C1 Apicomplexan parasite load and immune responses in the cheetah (Wachter)
|Research Group:||Department Evolutionary Ecology
Leibniz Institute for Zoo and Wildlife Research (IZW)
|Address:||Alfred-Kowalke-Str. 17, 10315 Berlin|
|Supervisors:||Dr. Bettina Wachter, Dr. Gábor Czirják|
|Doctoral Researcher:||Maria Serocki, Sarah Bala|
State of the art:
In natural environments, both hosts and parasites are under selection pressure. Threatened
free-ranging wildlife populations might be particularly susceptible to parasites, especially if their
immune system is impaired. Cheetahs exhibit low diversity at the MHC, important fitnessrelated
immune genes that are part of the adaptive immune system. Cheetahs compensate
for this impairment in their adaptive immunity at least in part with a strong constitutive innate
immunity in the humoral immune branch. A key question is therefore how the cheetah
immune system responds throughout its life-history to apicomplexan parasite infections, ticks
and co-infections, and what functionality immune cells have.
Previous own work:
During an ongoing, long-term (16 years) study we collected blood and faecal samples from
~300 free-ranging cheetahs and ~80 free-ranging leopards in Namibia. We fitted adult animals
with GPS collars and know their age, reproductive status and whether males are territory
holders. We adapted and validated numerous protocols for cheetahs and leopards to
measure functional immune responses and inflammatory and anti-inflammatory cytokines, and
currently develop a protocol to measure blood cell ratios with flow cytometry. We demonstrated
that cheetahs have a higher humoral constitutive innate immunity but a lower induced innate
and adaptive immunity than leopards, which have a high diversity at the MHC. We
further screened serum samples for antibodies against several apicomplexan parasites and
investigated faecal samples for gastrointestinal endoparasites. Most cheetahs had antibodies
against Toxoplasma gondii (60%) and shed eggs from Ancylostoma spp. (82%). In close
collaboration with scientists from projects A5 and C5 we recently demonstrated a high
prevalence of five hemoparasites in cheetahs and leopards, including a high frequency of coinfections
(9.6% cheetahs positive for all pathogens).

* _RAW DATA_:
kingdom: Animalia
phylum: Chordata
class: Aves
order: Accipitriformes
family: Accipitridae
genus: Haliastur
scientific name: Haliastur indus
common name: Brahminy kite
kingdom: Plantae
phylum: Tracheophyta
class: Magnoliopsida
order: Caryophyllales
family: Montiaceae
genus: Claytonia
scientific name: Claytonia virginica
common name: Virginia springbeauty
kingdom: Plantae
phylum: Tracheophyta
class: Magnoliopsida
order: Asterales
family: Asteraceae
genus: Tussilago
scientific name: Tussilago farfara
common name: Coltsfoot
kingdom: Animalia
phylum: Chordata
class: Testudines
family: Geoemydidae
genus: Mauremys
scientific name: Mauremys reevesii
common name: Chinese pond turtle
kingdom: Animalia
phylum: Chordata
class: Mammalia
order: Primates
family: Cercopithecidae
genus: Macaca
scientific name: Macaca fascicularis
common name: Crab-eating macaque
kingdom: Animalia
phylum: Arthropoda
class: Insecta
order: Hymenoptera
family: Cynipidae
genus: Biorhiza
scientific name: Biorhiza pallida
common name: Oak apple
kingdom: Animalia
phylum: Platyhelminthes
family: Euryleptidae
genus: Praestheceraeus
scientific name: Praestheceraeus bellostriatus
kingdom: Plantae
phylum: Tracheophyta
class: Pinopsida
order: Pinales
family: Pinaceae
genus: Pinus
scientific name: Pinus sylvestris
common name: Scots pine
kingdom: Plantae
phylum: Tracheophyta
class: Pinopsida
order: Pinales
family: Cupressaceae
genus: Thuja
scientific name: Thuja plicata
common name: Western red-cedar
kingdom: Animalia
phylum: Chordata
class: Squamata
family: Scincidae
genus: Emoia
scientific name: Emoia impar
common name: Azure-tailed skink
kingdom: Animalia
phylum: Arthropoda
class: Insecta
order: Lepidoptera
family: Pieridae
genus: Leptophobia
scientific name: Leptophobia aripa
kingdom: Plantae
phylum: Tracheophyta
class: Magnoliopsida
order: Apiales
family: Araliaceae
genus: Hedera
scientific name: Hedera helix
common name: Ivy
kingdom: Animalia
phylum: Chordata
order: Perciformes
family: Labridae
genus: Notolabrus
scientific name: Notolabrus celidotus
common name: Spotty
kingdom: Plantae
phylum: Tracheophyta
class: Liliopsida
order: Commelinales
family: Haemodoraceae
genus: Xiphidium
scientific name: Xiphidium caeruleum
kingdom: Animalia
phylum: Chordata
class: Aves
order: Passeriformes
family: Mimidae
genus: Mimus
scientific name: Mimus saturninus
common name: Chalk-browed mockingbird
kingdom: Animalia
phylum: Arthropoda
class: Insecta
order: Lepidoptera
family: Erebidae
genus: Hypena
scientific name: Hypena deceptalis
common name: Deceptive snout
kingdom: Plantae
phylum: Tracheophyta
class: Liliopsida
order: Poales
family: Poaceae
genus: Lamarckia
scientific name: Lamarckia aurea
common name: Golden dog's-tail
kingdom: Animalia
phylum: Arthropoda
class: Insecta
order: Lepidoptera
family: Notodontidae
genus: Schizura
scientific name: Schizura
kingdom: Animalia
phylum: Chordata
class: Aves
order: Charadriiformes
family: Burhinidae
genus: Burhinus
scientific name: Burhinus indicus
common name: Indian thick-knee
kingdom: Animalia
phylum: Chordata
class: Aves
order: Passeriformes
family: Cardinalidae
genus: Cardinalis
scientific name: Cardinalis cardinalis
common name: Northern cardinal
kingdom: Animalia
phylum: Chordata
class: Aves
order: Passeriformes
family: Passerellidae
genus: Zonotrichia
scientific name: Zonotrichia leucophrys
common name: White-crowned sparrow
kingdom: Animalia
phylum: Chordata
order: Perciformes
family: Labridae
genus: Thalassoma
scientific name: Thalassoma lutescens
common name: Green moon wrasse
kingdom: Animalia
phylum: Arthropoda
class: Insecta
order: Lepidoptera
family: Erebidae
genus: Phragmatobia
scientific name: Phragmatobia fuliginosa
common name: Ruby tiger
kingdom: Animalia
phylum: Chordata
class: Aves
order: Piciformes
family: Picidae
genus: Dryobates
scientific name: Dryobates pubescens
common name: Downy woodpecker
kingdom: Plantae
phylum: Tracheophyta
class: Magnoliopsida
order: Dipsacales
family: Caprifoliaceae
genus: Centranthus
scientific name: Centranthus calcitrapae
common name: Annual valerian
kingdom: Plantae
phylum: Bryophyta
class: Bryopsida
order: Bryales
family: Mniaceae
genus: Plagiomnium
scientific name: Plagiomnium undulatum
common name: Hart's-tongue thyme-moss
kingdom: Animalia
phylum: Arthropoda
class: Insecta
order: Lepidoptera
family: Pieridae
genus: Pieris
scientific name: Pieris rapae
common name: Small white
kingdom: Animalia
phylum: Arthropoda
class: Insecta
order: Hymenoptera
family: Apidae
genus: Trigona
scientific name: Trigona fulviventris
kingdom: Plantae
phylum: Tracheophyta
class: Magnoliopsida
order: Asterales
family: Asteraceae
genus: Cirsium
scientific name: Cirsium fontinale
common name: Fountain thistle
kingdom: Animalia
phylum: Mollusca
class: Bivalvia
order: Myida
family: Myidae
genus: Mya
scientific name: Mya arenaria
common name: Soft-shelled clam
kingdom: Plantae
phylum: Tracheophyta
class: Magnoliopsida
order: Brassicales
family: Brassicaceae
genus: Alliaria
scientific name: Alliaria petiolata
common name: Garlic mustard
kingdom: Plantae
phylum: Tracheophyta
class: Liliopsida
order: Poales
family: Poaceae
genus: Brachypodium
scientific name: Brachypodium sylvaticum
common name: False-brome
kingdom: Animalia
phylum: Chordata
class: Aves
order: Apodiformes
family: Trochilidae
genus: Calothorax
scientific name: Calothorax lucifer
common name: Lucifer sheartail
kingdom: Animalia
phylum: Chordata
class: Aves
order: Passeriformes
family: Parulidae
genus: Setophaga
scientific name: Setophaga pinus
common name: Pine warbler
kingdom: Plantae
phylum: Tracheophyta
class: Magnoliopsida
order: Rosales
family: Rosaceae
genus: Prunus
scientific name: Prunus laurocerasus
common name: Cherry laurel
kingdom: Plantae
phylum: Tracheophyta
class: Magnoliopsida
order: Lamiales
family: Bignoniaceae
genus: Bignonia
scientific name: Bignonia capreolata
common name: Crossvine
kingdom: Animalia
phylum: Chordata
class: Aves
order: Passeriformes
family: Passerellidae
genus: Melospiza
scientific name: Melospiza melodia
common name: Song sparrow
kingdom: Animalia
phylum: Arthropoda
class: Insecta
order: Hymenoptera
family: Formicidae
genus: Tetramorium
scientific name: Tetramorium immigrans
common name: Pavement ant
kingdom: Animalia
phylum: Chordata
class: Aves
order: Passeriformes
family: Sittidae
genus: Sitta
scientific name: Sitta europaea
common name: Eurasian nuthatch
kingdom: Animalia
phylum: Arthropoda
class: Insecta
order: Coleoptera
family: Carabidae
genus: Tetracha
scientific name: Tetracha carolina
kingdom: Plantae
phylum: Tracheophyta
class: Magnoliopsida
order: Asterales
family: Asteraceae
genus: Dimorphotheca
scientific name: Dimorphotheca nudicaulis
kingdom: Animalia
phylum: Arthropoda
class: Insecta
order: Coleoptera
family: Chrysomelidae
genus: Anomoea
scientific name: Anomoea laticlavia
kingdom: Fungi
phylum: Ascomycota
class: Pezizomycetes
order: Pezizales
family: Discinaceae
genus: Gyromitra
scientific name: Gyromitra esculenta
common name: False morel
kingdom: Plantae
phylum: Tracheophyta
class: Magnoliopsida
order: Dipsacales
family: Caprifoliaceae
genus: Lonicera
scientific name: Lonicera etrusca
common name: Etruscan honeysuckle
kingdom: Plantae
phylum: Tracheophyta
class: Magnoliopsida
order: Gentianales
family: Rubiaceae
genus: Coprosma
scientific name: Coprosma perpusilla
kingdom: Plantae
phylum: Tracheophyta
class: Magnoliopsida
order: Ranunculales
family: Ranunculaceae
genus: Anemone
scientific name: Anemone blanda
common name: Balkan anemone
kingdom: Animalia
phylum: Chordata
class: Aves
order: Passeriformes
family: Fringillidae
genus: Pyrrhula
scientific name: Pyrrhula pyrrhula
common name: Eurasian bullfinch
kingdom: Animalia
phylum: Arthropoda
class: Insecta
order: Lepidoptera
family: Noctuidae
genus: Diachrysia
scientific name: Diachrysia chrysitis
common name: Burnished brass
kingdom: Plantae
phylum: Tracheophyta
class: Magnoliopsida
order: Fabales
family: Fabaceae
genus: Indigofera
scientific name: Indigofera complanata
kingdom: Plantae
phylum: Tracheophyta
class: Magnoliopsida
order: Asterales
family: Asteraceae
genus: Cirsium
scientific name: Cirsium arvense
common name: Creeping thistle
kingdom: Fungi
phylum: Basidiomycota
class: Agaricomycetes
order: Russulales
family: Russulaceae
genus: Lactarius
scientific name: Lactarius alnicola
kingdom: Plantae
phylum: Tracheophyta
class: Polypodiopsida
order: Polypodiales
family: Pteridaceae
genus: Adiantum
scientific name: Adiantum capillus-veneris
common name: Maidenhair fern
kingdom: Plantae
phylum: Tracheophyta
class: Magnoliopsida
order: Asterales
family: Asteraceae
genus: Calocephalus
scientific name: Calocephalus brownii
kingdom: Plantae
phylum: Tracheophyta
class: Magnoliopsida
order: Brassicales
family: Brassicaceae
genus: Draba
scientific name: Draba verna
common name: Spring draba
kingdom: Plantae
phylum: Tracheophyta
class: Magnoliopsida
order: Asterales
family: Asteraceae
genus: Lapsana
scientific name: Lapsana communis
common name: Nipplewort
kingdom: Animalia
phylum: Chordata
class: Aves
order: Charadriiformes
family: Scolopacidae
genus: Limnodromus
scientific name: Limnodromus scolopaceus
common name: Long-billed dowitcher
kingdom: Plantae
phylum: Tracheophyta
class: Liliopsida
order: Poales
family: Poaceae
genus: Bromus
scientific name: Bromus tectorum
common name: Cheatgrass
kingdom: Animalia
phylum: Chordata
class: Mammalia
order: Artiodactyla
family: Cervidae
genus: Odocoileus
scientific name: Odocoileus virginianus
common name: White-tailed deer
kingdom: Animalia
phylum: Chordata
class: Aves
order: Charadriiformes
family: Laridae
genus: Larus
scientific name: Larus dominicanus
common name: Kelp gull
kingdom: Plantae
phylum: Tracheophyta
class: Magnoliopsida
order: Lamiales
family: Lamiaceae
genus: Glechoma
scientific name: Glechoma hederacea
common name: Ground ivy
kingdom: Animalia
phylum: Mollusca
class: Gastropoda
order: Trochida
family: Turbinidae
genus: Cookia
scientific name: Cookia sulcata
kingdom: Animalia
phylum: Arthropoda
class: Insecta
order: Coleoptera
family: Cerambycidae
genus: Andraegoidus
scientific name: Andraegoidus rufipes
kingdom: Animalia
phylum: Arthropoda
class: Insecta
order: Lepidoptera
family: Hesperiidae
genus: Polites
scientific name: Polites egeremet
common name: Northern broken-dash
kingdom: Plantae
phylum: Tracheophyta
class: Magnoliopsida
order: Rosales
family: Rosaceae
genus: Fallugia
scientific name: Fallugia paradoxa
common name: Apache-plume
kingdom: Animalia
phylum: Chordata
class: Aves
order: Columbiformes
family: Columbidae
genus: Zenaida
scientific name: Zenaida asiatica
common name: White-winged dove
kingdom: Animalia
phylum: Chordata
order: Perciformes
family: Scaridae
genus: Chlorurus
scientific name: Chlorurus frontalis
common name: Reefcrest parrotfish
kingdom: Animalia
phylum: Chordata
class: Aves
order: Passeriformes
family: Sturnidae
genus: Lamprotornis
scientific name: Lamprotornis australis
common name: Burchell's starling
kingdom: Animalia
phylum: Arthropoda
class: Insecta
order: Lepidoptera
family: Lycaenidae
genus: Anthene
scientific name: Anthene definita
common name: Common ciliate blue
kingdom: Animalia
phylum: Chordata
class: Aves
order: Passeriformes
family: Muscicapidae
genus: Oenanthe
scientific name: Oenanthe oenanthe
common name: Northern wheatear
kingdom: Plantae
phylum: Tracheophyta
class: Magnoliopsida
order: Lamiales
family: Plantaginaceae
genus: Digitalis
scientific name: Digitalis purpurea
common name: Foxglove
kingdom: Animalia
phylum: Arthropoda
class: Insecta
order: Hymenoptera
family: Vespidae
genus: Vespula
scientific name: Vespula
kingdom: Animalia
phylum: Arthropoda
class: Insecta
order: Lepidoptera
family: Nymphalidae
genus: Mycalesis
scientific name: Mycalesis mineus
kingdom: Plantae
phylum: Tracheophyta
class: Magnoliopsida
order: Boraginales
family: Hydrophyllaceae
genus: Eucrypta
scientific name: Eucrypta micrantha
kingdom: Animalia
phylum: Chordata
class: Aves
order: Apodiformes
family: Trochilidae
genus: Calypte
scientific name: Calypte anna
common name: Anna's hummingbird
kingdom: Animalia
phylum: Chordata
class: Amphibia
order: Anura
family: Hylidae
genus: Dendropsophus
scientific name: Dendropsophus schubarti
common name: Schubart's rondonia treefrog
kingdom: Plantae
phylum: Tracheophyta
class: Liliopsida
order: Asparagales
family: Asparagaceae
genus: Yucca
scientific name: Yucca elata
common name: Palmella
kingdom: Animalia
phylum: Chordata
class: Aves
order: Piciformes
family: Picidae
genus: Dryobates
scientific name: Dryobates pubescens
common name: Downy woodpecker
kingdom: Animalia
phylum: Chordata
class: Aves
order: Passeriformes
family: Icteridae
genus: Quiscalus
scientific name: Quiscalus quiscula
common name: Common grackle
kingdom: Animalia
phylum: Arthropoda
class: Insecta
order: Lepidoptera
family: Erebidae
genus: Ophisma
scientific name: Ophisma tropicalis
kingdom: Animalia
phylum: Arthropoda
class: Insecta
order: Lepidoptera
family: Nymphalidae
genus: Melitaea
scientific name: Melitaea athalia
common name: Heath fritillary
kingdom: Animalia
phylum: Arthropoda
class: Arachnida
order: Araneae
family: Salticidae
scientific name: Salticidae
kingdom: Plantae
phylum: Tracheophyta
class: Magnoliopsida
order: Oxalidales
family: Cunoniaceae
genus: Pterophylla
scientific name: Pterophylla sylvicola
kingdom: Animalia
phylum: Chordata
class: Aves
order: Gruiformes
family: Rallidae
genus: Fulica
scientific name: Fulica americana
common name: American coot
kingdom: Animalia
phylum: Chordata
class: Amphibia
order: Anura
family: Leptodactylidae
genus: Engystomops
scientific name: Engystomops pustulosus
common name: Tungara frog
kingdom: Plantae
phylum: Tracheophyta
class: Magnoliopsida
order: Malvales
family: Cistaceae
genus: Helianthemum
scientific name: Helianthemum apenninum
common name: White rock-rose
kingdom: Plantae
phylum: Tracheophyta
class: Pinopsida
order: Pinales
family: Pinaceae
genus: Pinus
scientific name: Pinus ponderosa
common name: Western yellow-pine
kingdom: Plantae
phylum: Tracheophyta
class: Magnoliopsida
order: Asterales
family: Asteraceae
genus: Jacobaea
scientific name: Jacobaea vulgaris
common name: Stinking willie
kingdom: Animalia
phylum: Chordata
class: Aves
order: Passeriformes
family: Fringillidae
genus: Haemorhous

* _PROBLEMS AND TASKS_:
- a) Answer these questions from the cheetah immunity project description above, one answer per line, marked the same way:
(i) Which institute houses the Department Evolutionary Ecology?
(ii) Roughly how many free-ranging leopards were sampled in Namibia?
(iii) What share of cheetahs had antibodies against Toxoplasma gondii?
- b) Continue the cheetah immunity project description from the point where it stops.

* _ANSWERS FOR THIS EXERCISE_:
- a)
(i) The Leibniz Institute for Zoo and Wildlife Research (IZW).
(ii) About 80.
(iii) 60%.

- b)
Hypotheses and work plan:
1) Cheetahs are expected to invest more in MHC-independent and less in MHC-dependent
cellular immunity than leopards.
2) Cheetah immune cells are expected to be less functional when stimulated in vitro than
leopard immune cells.
3) During co-infection, immune response patterns differ from singular infections.
4) Costly life states such as pregnancy, lactation and territory defense are expected to be in a
trade-off with the immune potential of an individual. We therefore expect such individuals to be
infected more often with multiple parasites and to have lower levels of the energetically costly
inflammatory cytokines than non-reproducing females and non-territorial males.
To investigate MHC-independent and MHC-dependent immunity, we will conduct blood cell
counts and flow cytometry. The reactivity of lymphocytes towards mitogens (ConA, LPS) and
parasite-specific antigens will be tested in lymphocyte proliferation assays. We will compare
the immune responses of individuals being infected with one parasite to those of individuals
infected with several parasites.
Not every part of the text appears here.